• _TASK_
Scan the data below and give the number of lines that include the word "Punch", with no other words.

(Stored records)

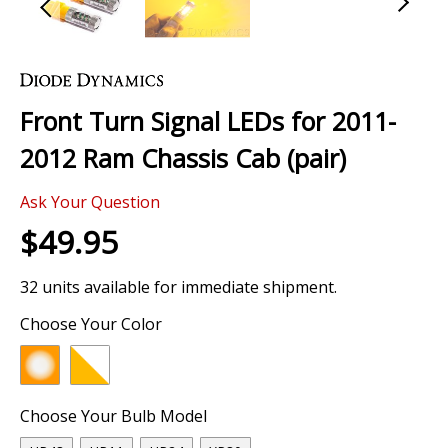
Skip
to
the
Front Turn Signal LEDs for 2011-
beginning
of
2012 Ram Chassis Cab (pair)
the
images
Ask Your Question
gallery
$49.95
32 units available for immediate shipment.
Choose Your Color
Choose Your Bulb Model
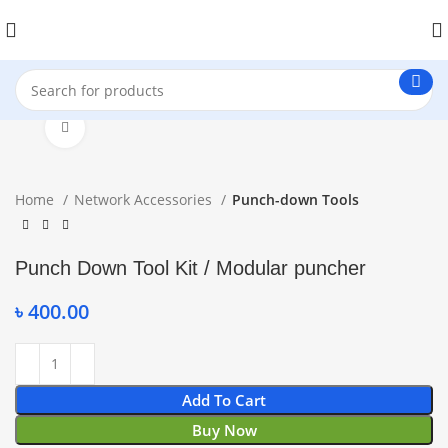
Click to enlarge
Home
Network Accessories
Punch-down Tools
Punch Down Tool Kit / Modular puncher
৳
400.00
Add To Cart
Buy Now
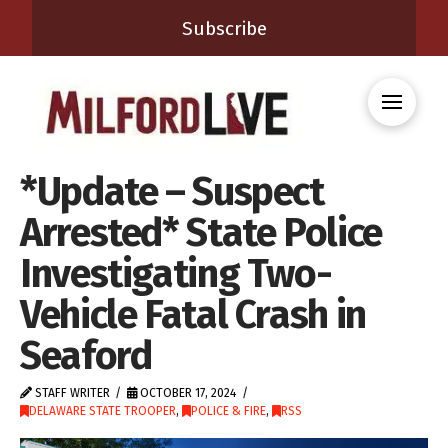
Subscribe
*Update – Suspect
Arrested* State Police
Investigating Two-
Vehicle Fatal Crash in
Seaford
STAFF WRITER
OCTOBER 17, 2024
DELAWARE STATE TROOPER
,
POLICE & FIRE
,
RSS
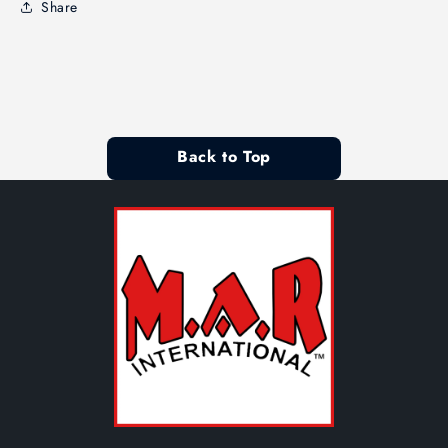
Share
Back to Top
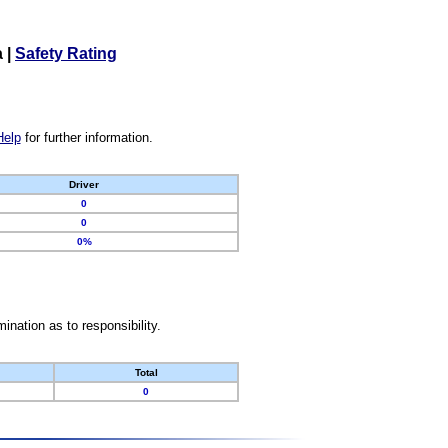
a
|
Safety Rating
Help
for further information.
Driver
0
0
0%
nation as to responsibility.
Total
0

• _SOLUTION_
2